For Knightley, this is especially good news. As gorgeous as the actress is, she doesn’t exactly light the screen ablaze with her talent. Until now her most indelible impression wasn’t made in “Pirates of the Caribbean” or “Love Actually” but in the heartwarming soccer comedy “Bend It Like Beckham.” While I’ve never had anything against her (and lord knows I’ve had a moment or two I wished I looked half as good as her), I can’t say she’s ever exactly made me feel giddy. That changes here, though, “Pride & Prejudice” probably falling on its big melodramatic (and well-coifed) head without her.

 

There is fine work all over, though. Blethyn is delightfully (and endearingly) annoying as the over-zealous Mrs.

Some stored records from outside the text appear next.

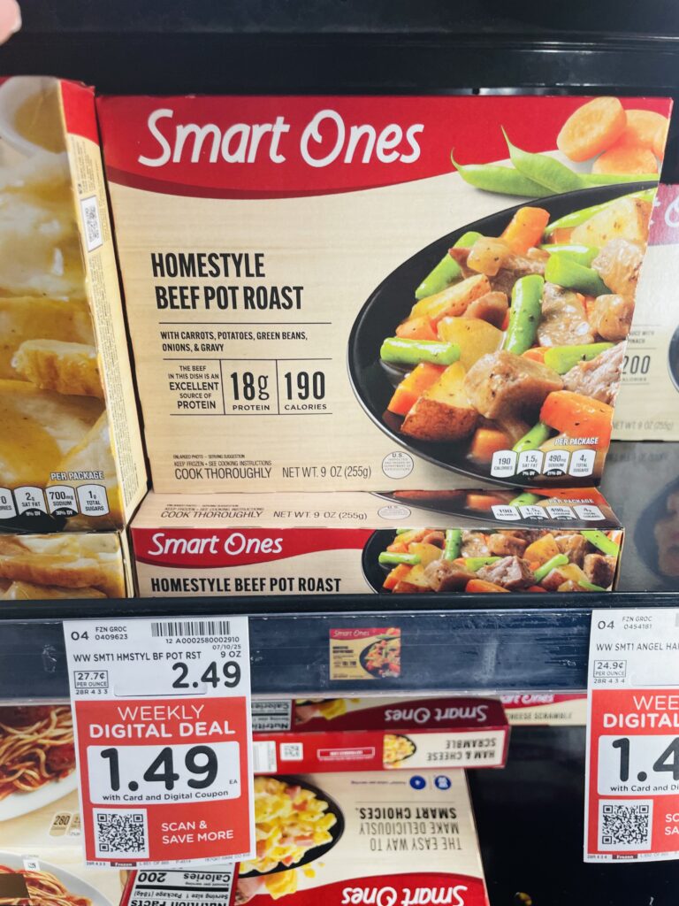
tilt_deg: -24.5
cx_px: 340
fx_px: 680
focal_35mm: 26
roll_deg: +0.7
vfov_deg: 67.3
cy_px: 453
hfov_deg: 53.1
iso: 64
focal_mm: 4.2
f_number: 1.6
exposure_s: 1/60
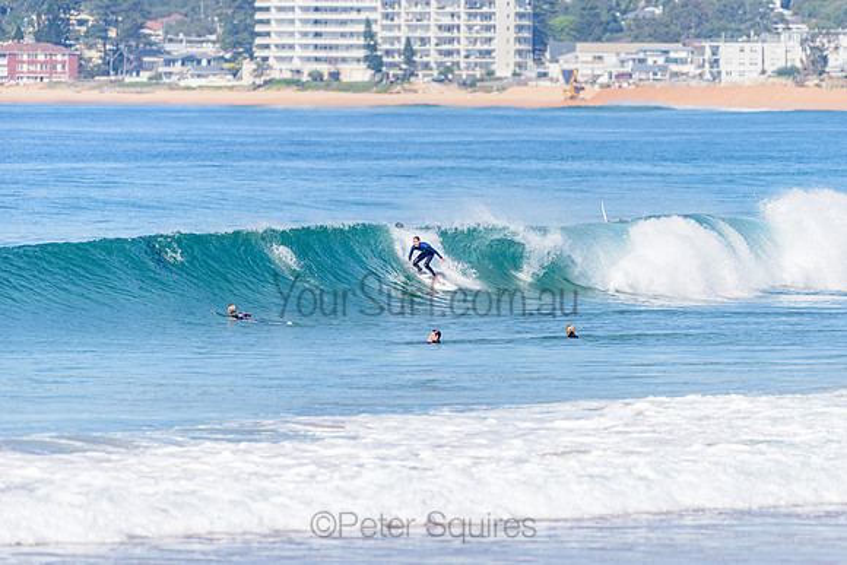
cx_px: 424
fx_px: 11766
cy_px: 282
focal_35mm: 500
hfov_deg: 4.1
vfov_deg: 2.8
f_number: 5.6
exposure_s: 1/2000
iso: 180
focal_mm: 500
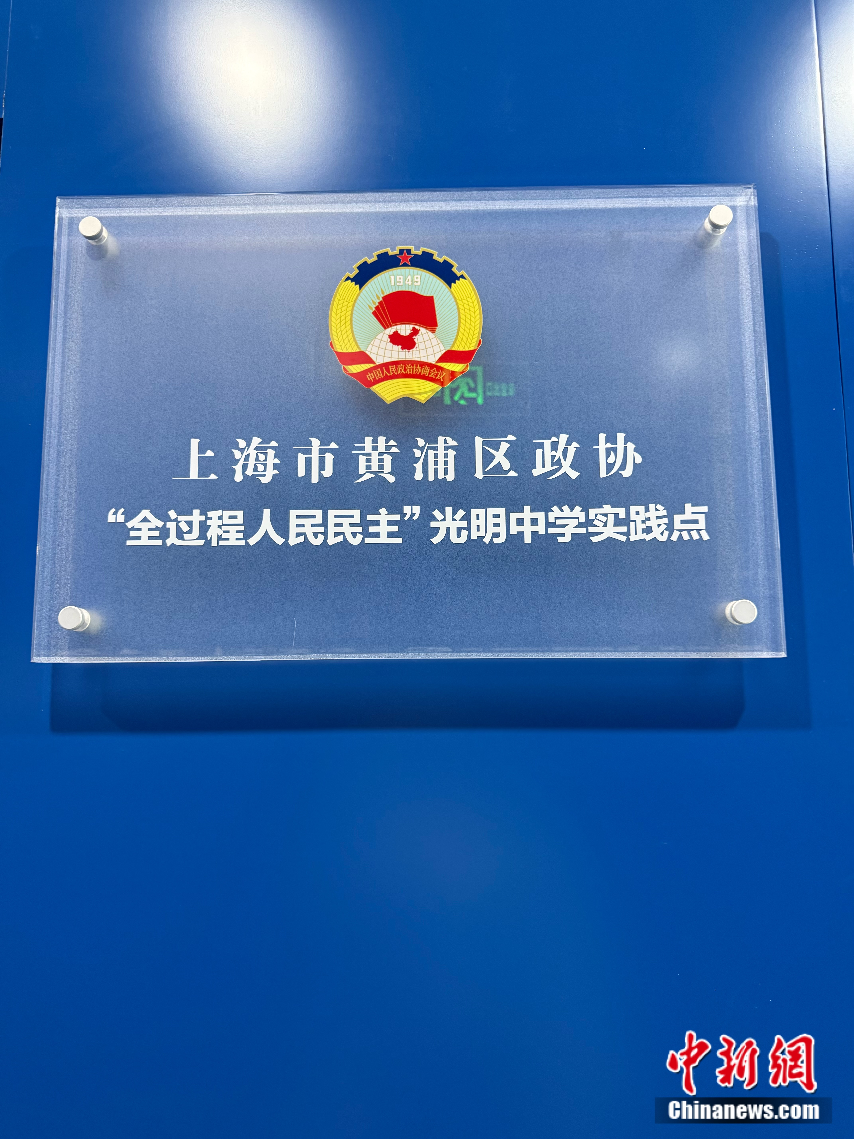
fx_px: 789
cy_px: 570
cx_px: 427
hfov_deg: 56.8
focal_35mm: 24
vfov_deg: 71.6
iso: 400
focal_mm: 6.76
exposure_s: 1/50
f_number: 1.78
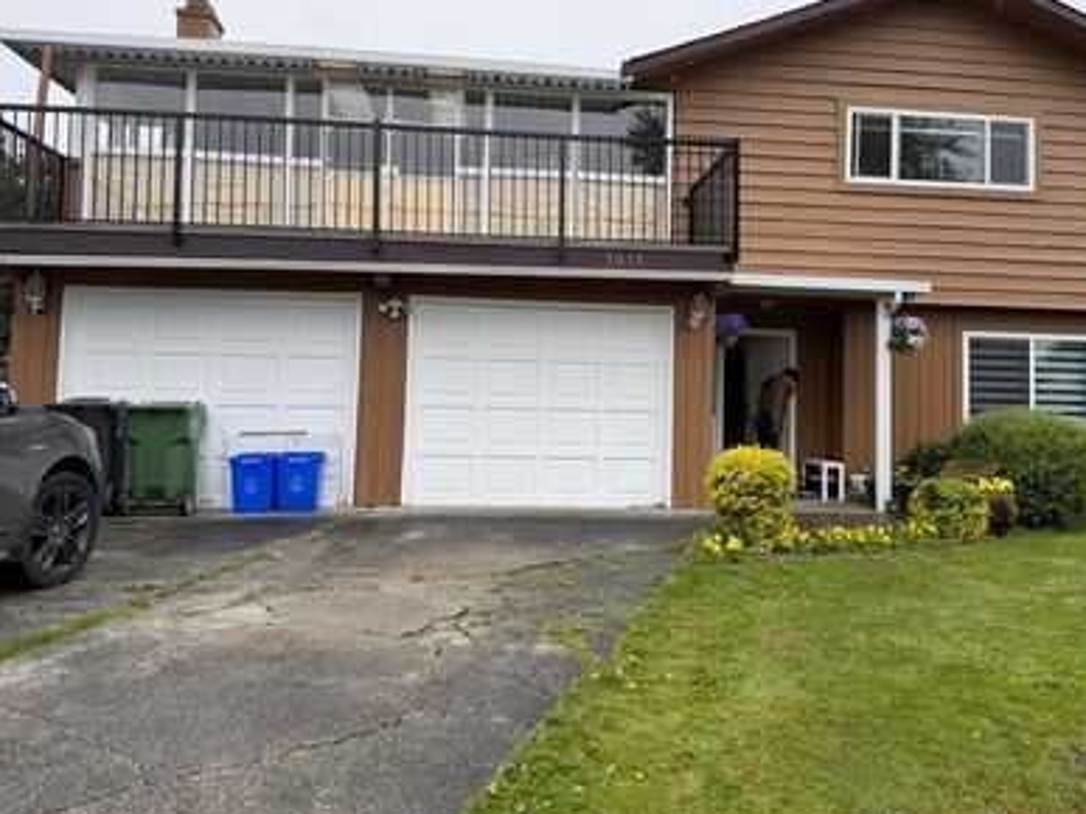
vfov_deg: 45.3
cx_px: 609
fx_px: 972
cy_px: 347
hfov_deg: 58.2
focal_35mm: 31
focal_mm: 6.76
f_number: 1.78
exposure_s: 1/967
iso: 80
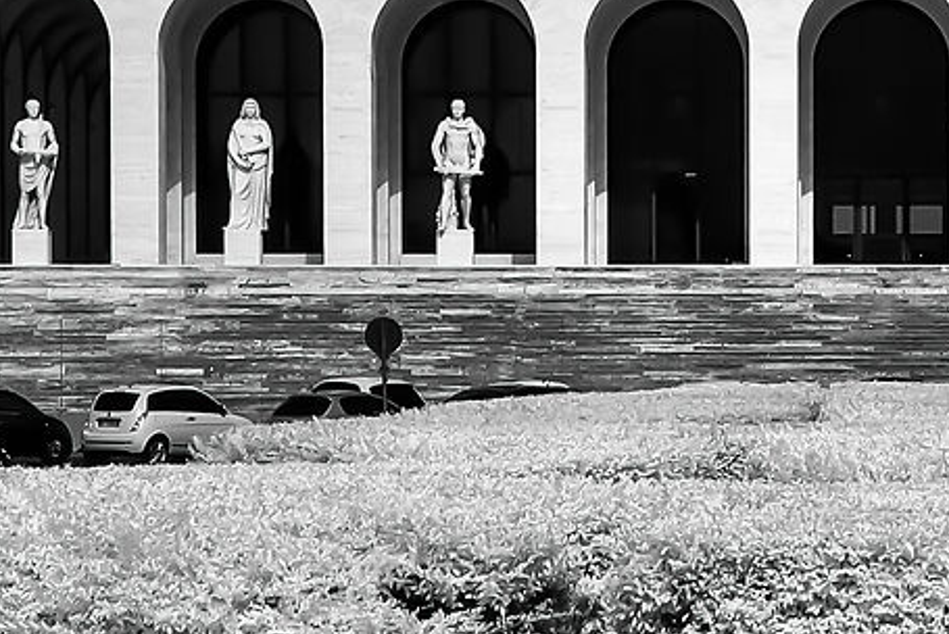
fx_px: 7297
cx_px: 826
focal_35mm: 277
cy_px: -632
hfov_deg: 7.4
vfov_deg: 4.9
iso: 100
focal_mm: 35
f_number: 8
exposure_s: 1/320
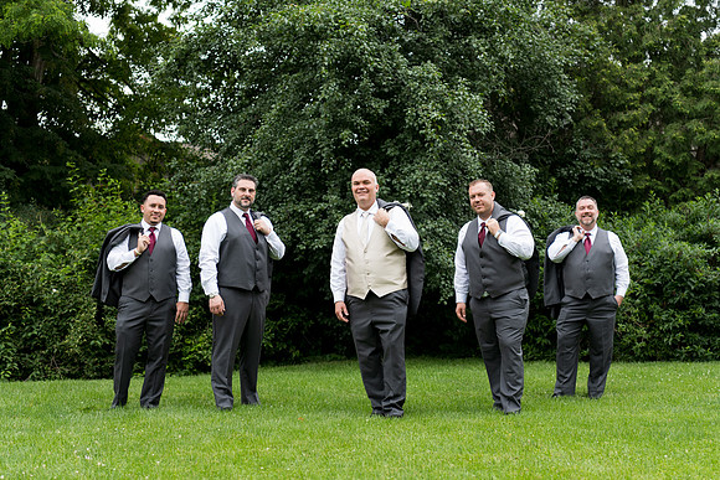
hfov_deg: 38.5
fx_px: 1031
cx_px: 383
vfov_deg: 26.2
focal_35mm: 52
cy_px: 239
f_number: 2.8
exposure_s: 1/320
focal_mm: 48
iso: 90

Bennet, and Tom Hollander is suitably prickly as the uncomfortably fastidious Mr. Collins. Pike is a beautiful, almost mannequin-like internal mystery as Jane, while Woods is energetically divine as her jumpy and insecure suitor Bingley. It is Judi Dench, unsurprisingly, who towers above the rest of the supporting cast as the unctuous and narrow-minded Lady Catherine de Bourg. Her two scenes are electric, taking control so authoritatively that when Lizzie finally turns the tables and stands up to her the audience can’t help but lose their collective breath.

 

It’s been a while since Ang Lee took Austen and made her electric and alive cinematically again with his take on “Sense & Sensibility.” Like that film, on the surface “Pride & Prejudice” looks like a worthless exercise in going through the motions only to prove in actuality to be something kinetic and worthy of celebration. While not quite the immediate classic Lee’s film was, Wright has sill made a romance worth swooning over. It is a wonderful movie, a picture that reminds us all that love, real heartfelt chokes you up and make you act like a fool love, seldom occurs without a fight.

 

And it’s that fight – it’s ups, downs, in-betweens and what the heck just happeneds – that we remember for years, maybe the rest of our lives. Just like the novel. Just, I can’t help but hope, like this movie.